The creators of the new Weave Bridge on the University of Pennsylvania campus in Philadelphia were not content simply to span some railroad tracks. Cecil Balmond and Arup’s Advanced Geometry Unit (AGU) have completed a bridge whose graphic punch ripples into the surrounding landscape. Its structural design eschews the chord, post, and web members of traditional truss systems, ushering pedestrians through a helix of interwoven diagonals.

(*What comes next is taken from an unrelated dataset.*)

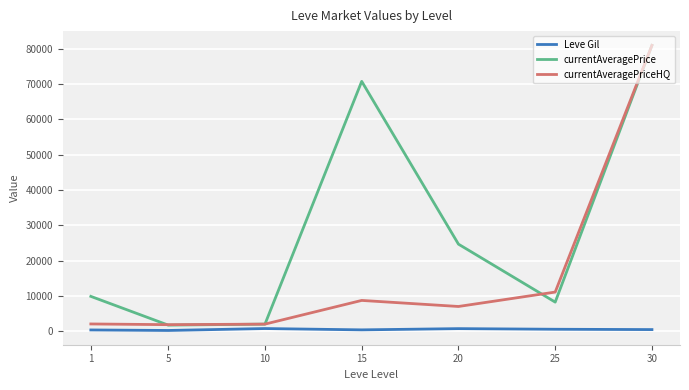

List the series in order of their overall mean, highest first.

currentAveragePrice, currentAveragePriceHQ, Leve Gil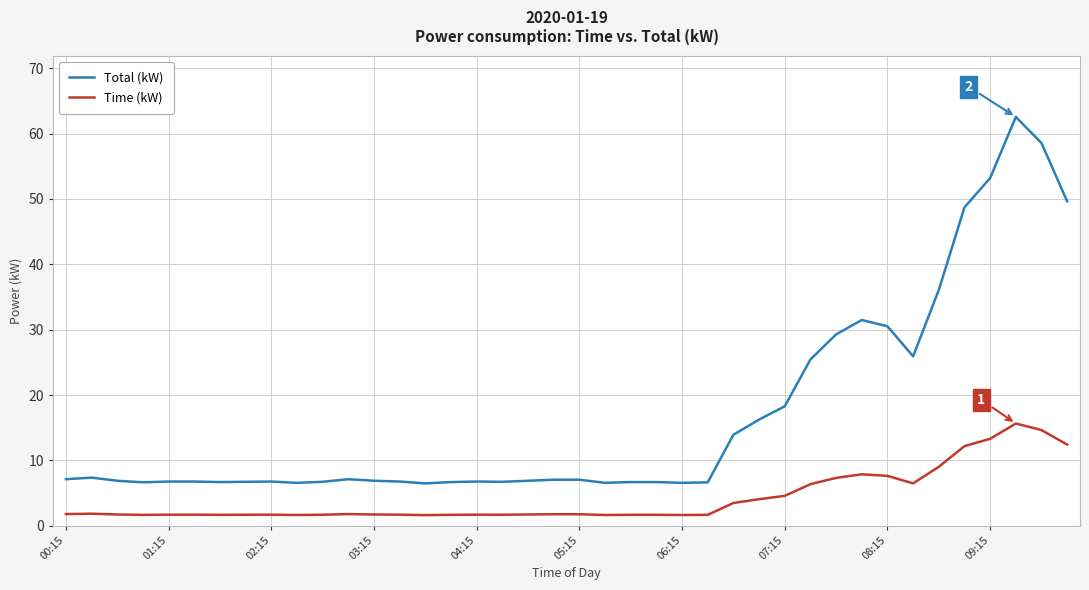

What is the maximum value for Total (kW)?

62.6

Opened in June, the $2 million, 145-foot-long pedestrian bridge is among the first physical milestones in the university’s plan to transform a forlorn postal depot into a 24-acre complex of athletic fields, open green space, and recreational facilities to be known as Penn Park. Landscape architects Michael Van Valkenburgh Associates are in charge of site planning for this $40 million project along the Schuylkill River, which separates the campus from central Philadelphia. Both Balmond and Daniel Bosia, director of the London-based AGU, have taught architecture at Penn, so they were well positioned to land the job of designing the signature pedestrian bridge, and to study the site.
What makes the bridge so distinctive is what Bosia calls a “braided rope” structure consisting of six steel strands wrapping around the floor, walls, and ceiling of the walkway. Painted black to stand out from the nonstructural wood and glass infill surfaces (actually polymer boards and Perspex panels), the diagonal steel segments need no horizontal or vertical reinforcement.

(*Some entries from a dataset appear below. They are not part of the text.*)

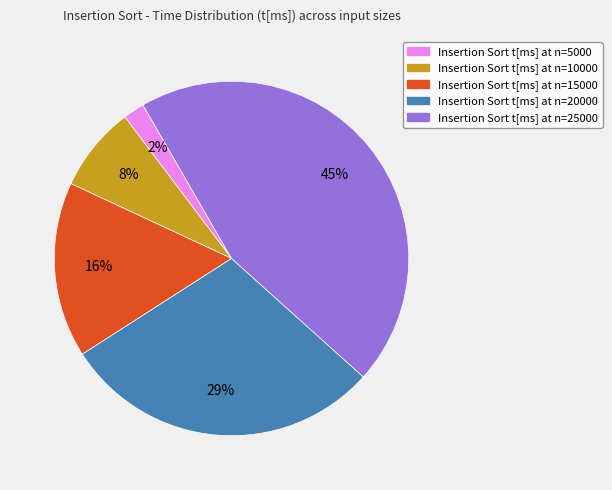

To the nearest percent, what is the difference between the largest and smallest slice percentages?

43%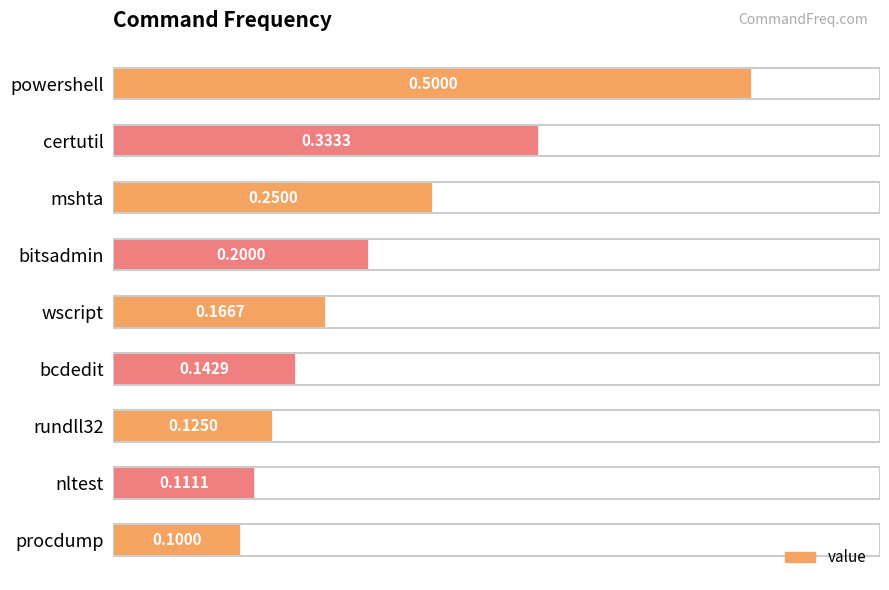

Where is the data nearest to the value 0?

procdump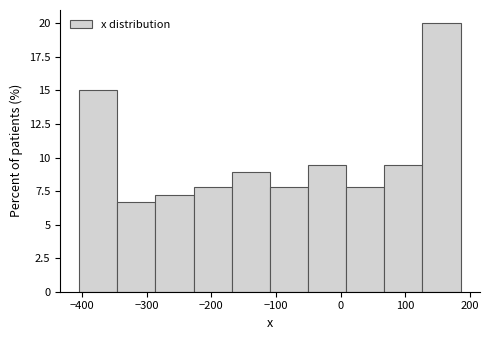

Reading left to right, list every bar in this chart as the range it spans on the x-axis followed by its height. Neither the bar edges nor the heights are printed on the chart, so give them approximately, as read against the axes.

-400 to -350: 15.0
-350 to -290: 6.5
-290 to -230: 7.0
-230 to -170: 8.0
-170 to -110: 9.0
-110 to -50: 8.0
-50 to 10: 9.5
10 to 70: 8.0
70 to 130: 9.5
130 to 190: 20.0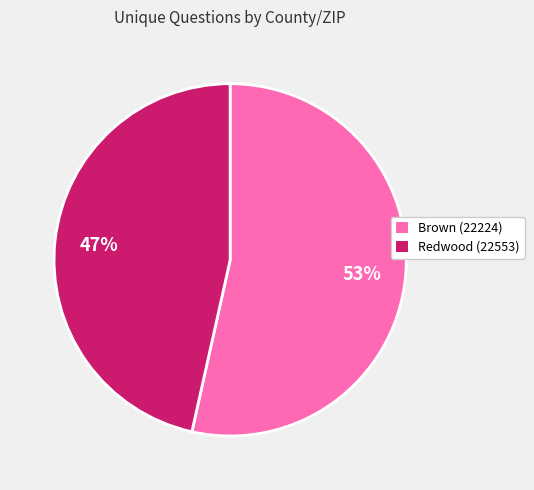

What is the majority slice?

Brown (22224)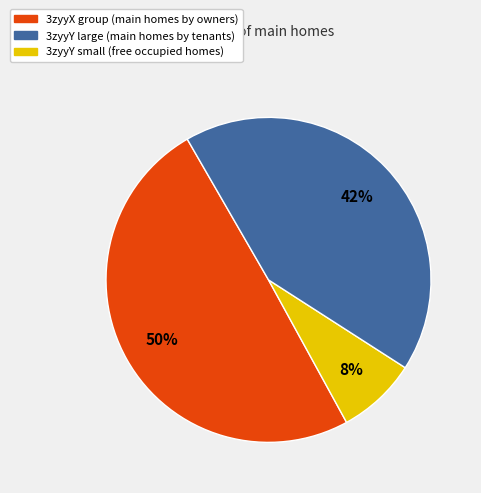

How many slices are in this pie chart?

3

“The intent was to dematerialize the box,” says Bosia. “We started with a three-dimensional coiling space. Instead of horizontal continuity, you have winding continuity.”
Credit: Courtesy Arup Advanced Geometry Unit
The new Weave Bridge at the University of Pennsylvania creates a pedestrian passage over the Amtrak train tracks that currently separate the main campus from athletic fields along the Schuylkill River.
In order to heighten the sense of seamless spiraling movement, Arup developed a custom connector plate to join roof and wall beams without a supporting frame. This joint detail emerged from Balmond’s 2002 collaboration with Toyo Ito for the Serpentine Pavilion, a lattice of intersecting lines and trapezoids. “The corners of the Weave Bridge yield strong buttress features,” says Balmond, who describes the elevations as “alternating transparency and opacity.”
The temporary ramps currently leading to the new bridge are just placeholders. According to Balmond’s plan, the geometric motif of the bridge will continue along the forthcoming approach ramps and onto the adjacent grounds. The bridge’s hovering steel braids will unfurl into strands of meandering walkways, seating, rocks, and plantings.
The 45-ton Weave Bridge is narrowest at the center of the span, flaring gradually toward the openings to increase visibility. Its sleek lightness of figure makes the adjacent rail bridges look cartoonishly massive–and makes the trek to the ballfields a lot more exciting.